In “another day, another privacy breach” news it was revealed this week that the venerable New York-Presbyterian Hospital and Columbia University Medical Center “inadvertently” posted the personal medical data of thousands of its patients online in July of this year.
Information about around 6,800 patients was posted and much of it included names, addresses, clinical data and in ten cases social security numbers.
When the breach occurred it was caught by the eagle eye of patient’s relative who came across the data online, meaning it was picked up by search engines. No announcement about the error was made at the time the institution says because an internal investigation was being conducted.
Although a great deal of information was revealed, including patient temperatures, a spokeswoman for the hospital Myrna Manners told The Times that no diagnosis information of any kind had been disclosed (that’s OK Mrs Jones, they have your name address and phone number but no one knows you had a hip replacement)

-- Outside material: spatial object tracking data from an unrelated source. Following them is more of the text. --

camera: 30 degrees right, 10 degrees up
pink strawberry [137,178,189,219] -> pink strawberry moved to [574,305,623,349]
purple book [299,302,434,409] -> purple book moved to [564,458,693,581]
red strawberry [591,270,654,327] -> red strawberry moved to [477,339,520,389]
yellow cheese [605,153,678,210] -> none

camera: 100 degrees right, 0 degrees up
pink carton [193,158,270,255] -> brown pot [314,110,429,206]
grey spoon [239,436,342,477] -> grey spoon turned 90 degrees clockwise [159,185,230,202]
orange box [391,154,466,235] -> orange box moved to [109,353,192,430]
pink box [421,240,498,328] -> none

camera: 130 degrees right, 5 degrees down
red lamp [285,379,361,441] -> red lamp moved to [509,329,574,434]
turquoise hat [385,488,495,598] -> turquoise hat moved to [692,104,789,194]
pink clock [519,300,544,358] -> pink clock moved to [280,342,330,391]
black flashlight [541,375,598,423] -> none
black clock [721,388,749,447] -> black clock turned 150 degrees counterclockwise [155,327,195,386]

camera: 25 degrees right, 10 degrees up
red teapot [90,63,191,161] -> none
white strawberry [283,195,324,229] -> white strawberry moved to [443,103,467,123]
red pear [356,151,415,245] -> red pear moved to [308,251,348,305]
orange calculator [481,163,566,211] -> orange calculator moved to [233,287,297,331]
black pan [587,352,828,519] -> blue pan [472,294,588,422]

According to Manners the data was accidentally placed on a server and has since been removed.
“We deeply regret that this has occurred and we understand the concern that patients and their families may feel upon learning that their information may have been exposed,” the hospital said. “We are in the process of informing all affected patients and have set up a hot line for patients to call if they have questions.”
Apparently no one knows exactly how the sensitive data ended up on the server. The hospital says there’s absolutely no evidence the information has been “improperly used,” but it has not disclosed whether it knows how many people might have seen the information.